The novelty, however, lies in the multi-agent reinforcement learning approach. A dedicated agent controls each drum, but all agents learn from the shared reactor state. This structure mirrors the physical symmetry of the reactor itself, allowing the model to multiply its training efficiency.
Axial slice of the Holos-Quad design with control drums out (left) and control drums inserted (right). Coloring delineates objects and assemblies. Image used courtesy of Tunkle et al.
Smarter, Faster, More Efficient
The reinforcement learning framework was tested in three configurations:
- Single-agent RL, where one agent controlled all eight drums.
- Multi-agent RL, with one agent per drum.

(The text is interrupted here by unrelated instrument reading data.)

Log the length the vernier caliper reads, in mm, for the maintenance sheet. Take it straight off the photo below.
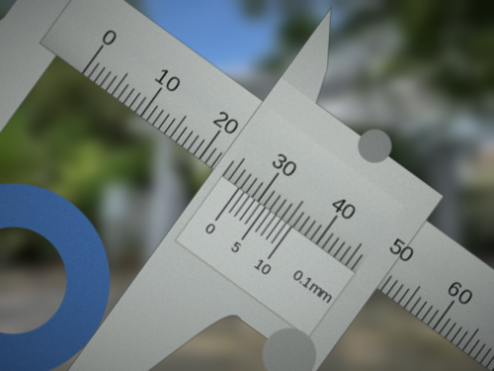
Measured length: 26.8 mm
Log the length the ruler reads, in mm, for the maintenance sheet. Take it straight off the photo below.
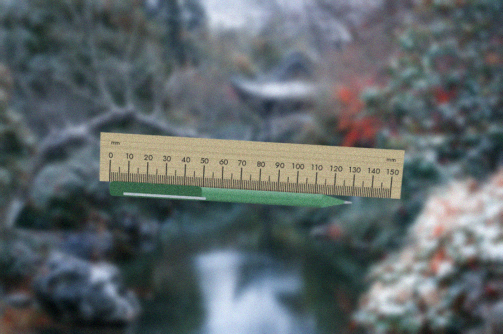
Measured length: 130 mm
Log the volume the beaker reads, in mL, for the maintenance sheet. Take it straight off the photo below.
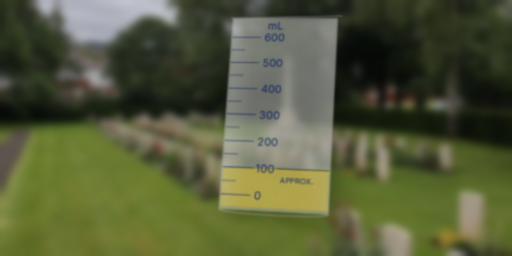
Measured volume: 100 mL
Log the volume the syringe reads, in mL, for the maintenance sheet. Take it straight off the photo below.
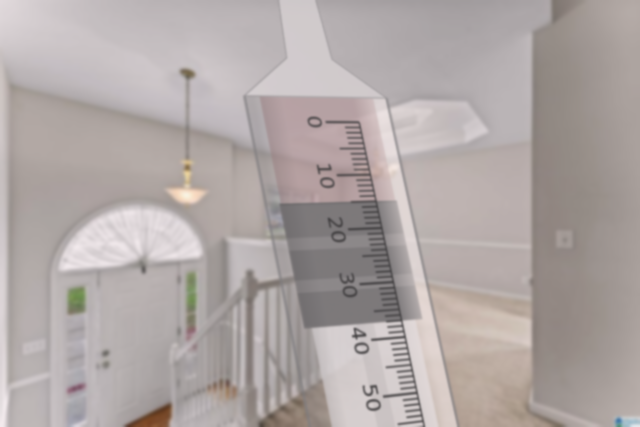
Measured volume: 15 mL
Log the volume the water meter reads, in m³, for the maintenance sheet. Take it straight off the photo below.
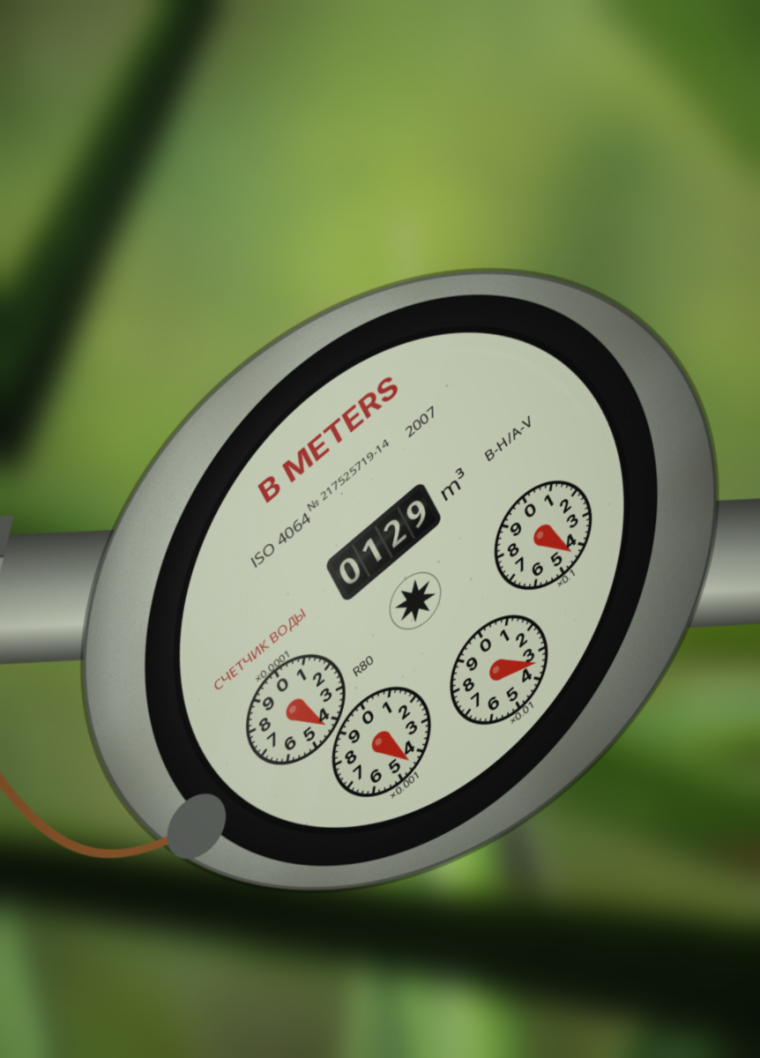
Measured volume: 129.4344 m³
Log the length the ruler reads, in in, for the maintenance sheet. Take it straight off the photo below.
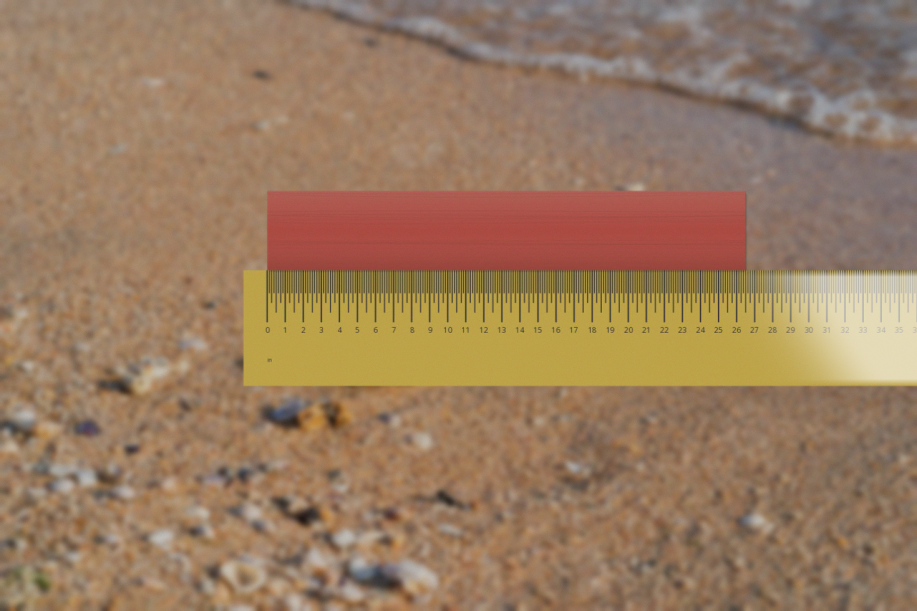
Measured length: 26.5 in
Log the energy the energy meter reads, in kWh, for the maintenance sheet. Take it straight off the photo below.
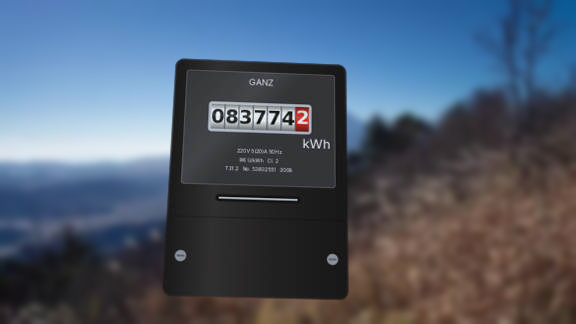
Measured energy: 83774.2 kWh
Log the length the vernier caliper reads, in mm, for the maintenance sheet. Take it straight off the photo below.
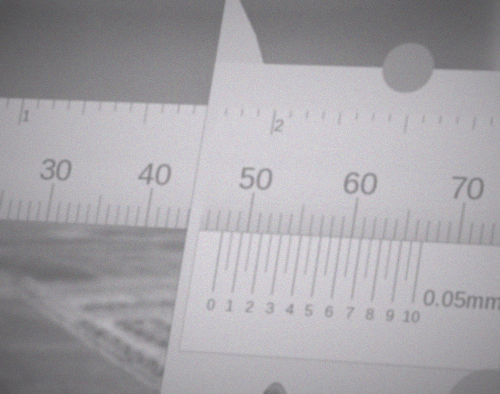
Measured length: 47.6 mm
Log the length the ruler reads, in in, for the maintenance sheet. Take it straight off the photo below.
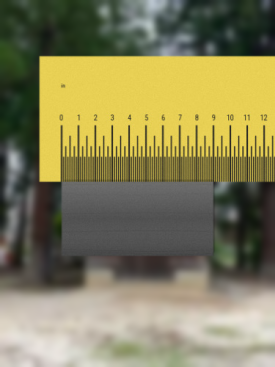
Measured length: 9 in
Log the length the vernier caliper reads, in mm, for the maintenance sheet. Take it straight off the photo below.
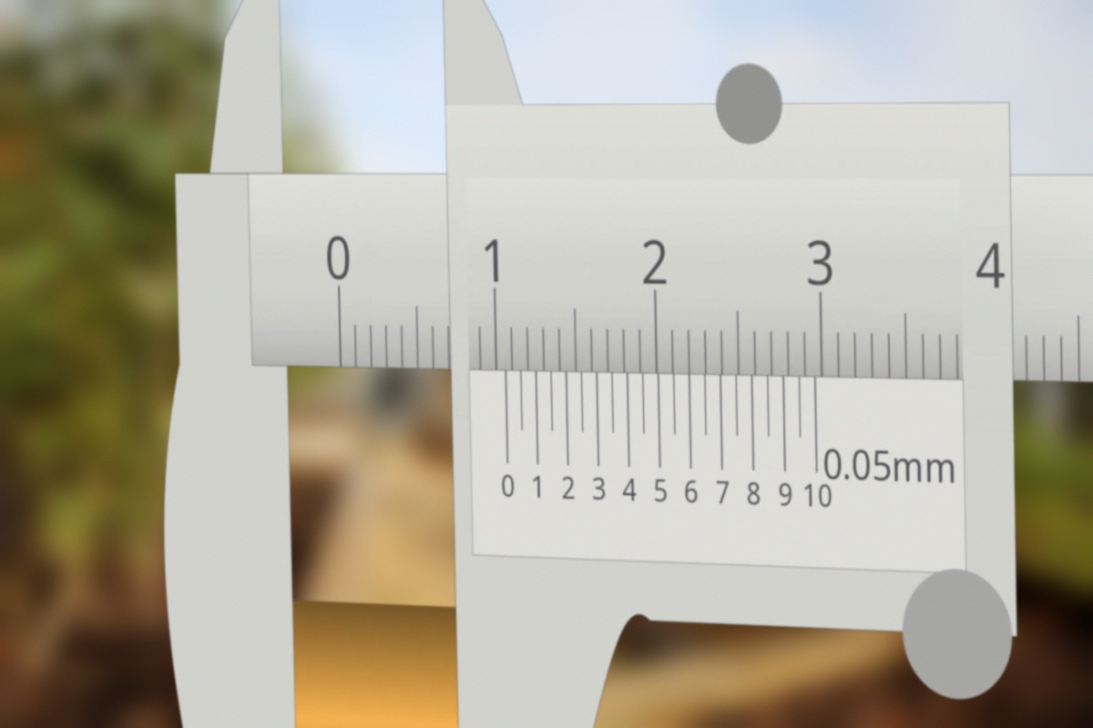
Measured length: 10.6 mm
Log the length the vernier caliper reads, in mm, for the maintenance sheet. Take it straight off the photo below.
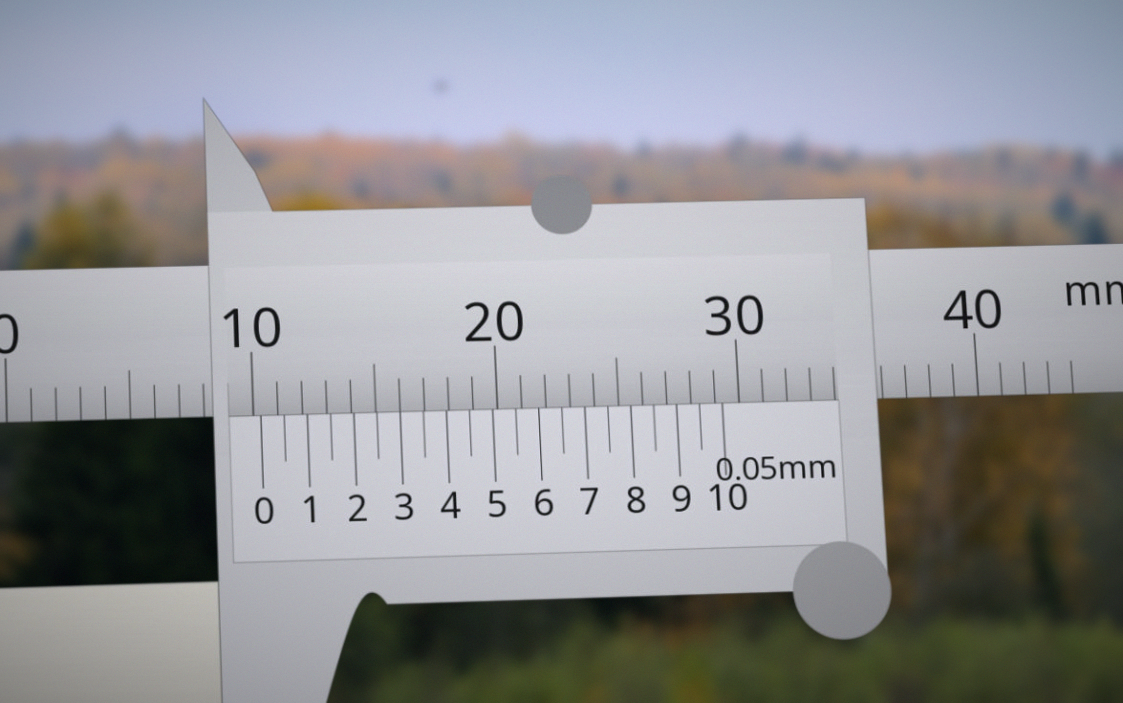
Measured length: 10.30 mm
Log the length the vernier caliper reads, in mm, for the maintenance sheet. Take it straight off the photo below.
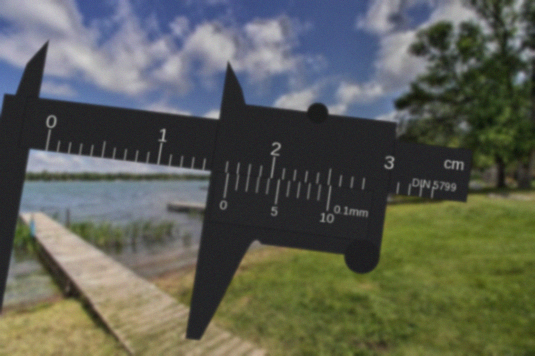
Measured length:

- Traditional PID control as a baseline.
All controllers were tested on multiple power-following scenarios, including short transients with rapid power ramps, extended runs where xenon buildup plays a significant role, and noisy environments simulating imperfect sensor data.
In short-term scenarios, the RL agent cut tracking error by more than 50% compared to PID, with comparable or lower control effort. While PID slightly outperformed in very long-duration transients, RL maintained power output within a 1% error margin, even though it was only trained on short-term profiles.
And the multi-agent RL configuration stood out. It reached similar performance with at least 2x faster training than the single-agent RL system and achieved up to 150% lower actuation effort than PID, meaning less wear and greater efficiency.
Real-World Readiness and What’s Next
Despite the promising results, the RL framework is still confined to simulation. Before it can be applied in a real-world microreactor, the team said it needs to be validated against high-fidelity multiphysics models and eventually tested in experimental systems.
The long-term vision is a forward digital twin, a self-learning control loop that can monitor the physical system, predict its behavior, and adapt real-time control strategies.